It feels like the moral section ignores the elephant in the room which is Peter Thiel's hostility to democracy and the more general far right swing in America. There's a difference between working on morally gray tech during normal times versus during times when there is every reason to believe that it WILL be significantly misused.
I wish the morality section were more direct - either admitting that the author has no issue with "grey areas" (a euphemism if I've ever seen one) or that money outweighs their moral concerns. That would feel more intellectually honest.
When it comes to the morality of work, I think it's okay to be selfish with your ideals - whether that means prioritizing money over ethics or refusing to engage with something that conflicts with your values, regardless of your actual personal impact. I have no problem accepting that it's not my responsibility to make ICE more ethical.
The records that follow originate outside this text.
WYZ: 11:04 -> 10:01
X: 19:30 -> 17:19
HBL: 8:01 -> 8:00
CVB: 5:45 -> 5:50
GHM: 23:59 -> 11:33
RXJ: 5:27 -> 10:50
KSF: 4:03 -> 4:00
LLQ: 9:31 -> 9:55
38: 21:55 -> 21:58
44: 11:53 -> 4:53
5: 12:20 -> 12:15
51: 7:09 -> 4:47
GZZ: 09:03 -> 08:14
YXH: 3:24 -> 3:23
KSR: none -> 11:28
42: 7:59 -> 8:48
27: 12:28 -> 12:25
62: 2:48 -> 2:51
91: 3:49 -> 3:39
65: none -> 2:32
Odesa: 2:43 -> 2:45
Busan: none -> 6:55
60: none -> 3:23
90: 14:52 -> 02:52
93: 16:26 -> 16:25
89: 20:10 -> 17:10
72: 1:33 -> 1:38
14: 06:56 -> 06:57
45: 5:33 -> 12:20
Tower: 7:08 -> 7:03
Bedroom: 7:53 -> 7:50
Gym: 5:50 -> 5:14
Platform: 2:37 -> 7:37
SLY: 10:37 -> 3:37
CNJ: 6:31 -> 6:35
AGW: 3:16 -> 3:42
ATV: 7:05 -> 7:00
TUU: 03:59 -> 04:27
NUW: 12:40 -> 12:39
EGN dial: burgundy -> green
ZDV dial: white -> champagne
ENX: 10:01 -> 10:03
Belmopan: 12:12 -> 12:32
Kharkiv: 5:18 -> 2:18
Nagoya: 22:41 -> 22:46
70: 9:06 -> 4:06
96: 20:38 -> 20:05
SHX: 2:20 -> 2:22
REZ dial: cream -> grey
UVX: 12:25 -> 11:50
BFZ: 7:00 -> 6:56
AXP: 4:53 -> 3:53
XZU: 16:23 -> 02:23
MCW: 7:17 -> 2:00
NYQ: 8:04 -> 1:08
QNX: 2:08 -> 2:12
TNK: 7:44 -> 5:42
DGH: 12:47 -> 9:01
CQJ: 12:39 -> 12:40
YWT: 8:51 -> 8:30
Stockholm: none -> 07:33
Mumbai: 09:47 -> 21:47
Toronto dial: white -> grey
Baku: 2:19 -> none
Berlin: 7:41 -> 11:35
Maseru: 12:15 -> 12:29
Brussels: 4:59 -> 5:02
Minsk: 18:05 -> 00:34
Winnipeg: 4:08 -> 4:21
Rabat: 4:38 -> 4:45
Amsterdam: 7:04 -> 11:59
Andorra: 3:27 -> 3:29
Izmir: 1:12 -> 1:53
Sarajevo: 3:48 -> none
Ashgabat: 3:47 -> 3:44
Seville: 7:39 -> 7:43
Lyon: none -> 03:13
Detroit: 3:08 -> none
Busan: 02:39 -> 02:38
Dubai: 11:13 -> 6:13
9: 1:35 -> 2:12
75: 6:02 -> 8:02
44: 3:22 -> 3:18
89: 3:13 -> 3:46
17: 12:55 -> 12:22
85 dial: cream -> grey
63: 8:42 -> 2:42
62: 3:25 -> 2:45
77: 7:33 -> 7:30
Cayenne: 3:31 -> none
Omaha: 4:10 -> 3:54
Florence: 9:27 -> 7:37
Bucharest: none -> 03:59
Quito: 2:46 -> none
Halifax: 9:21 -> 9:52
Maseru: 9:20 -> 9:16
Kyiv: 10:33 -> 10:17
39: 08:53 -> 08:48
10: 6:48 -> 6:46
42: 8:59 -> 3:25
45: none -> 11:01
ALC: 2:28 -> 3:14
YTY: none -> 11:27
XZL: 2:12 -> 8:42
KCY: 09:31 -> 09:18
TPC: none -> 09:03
A lot of technical people seem to have no trouble with casually glossing over the ethics and morality of what they work on. Even here on HN, I regularly get downvotes for suggesting maybe developers should have some kind of ethical baseline below which they will refuse projects. Nope. Technical complexity, challenge, opportunity to learn a new technology, opportunity to do cutting edge research, and of course a fat stack of stock... all of these things routinely help us to justify working on the Torment Nexus. "Oh, I'm just moving protobufs around, I'm not the one doing evil with them" they will say. Or, instead, you'll see the justification: "Hey, I have five kids to feed. I can't just quit my job! Gotta do what boss tells me to do." This is how we slowly ended up where we are today with surveillance everywhere and coercion and behavior modification built into every tech product.
Personally, my favorite one is when someone with salary and clear ability to get a new job whenever they want claims it is "privileged" to reject a job on moral reasons. Their kids would go hungry if they had ... very high salary, just a little bit lower.
I have seen real world people refuse positions on moral grounds. It does exist and morally dubious positions pay what they do because they have to.
Can’t expect most individuals to decline a paycheck. However you can organize workers at these kinds of workplaces for real leverage (collective rather than individual, just like ownership and management does)
I have seen real world people refuse morally dubious positions in tech. We are not talking about "going hungry" vs "salary". We are talking about "having very very high salary" vs "having very high salary" here.
It is absolutely ok to blame people who do immoral stuff for more money. Pick pocketers do immoral stuff for more money too, it is really the same thing.
Right here in this post you have no trouble ignoring any real concern using a meme instead while declaring that it's everyone else's fault for "glossing over" things.
I think you would find they're not glossing over anything, you are just uninterested in any details since your value system already has a conclusion you're not going to change your mind about.
It just reads irresponsible to me - not my department group think.
"Palantir’s answer to this is something like “we will work with most category 3 organizations, unless they’re clearly bad, and we’ll trust the democratic process to get them trending in a good direction over time”" - I wonder what the line to "clearly bad" is/was
> For years, Yarvin was something of an odd internet curiosity, with his ideas far from most political conservatives’ radar. He gained one prominent reader — Thiel, who had written about his own disillusionment with democracy, became a Yarvin friend, and funded his startup. “He’s fully enlightened,” Yarvin later wrote of Thiel in an email, “just plays it very carefully.” (https://archive.is/iAtnM)
"Hostility to democracy" is underselling it. These people's stated goal is to replace democracy with a CEO-style monarchy. They even have a playbook, and they're getting dangerously close to implementing it.
Later in the piece he notoriously declares that “welfare beneficiaries” (a well-known racist dog whistle about Black people) and letting women vote are both impediments to his libertarian dreams of dismantling democratic government.
That elephant in the room, is what they have found in our data, that shifted them into that direction . Maybe if you have humanity under the sql microscope and ask it ugly questions ,without the usual self-serenading , maybe what you find is really ugly, unable to sustain democracy or free market capitalism . And maybe tech can not save us. Maybe tech only raises the stakes, for that final nuclear exchange between decayed warrior cults.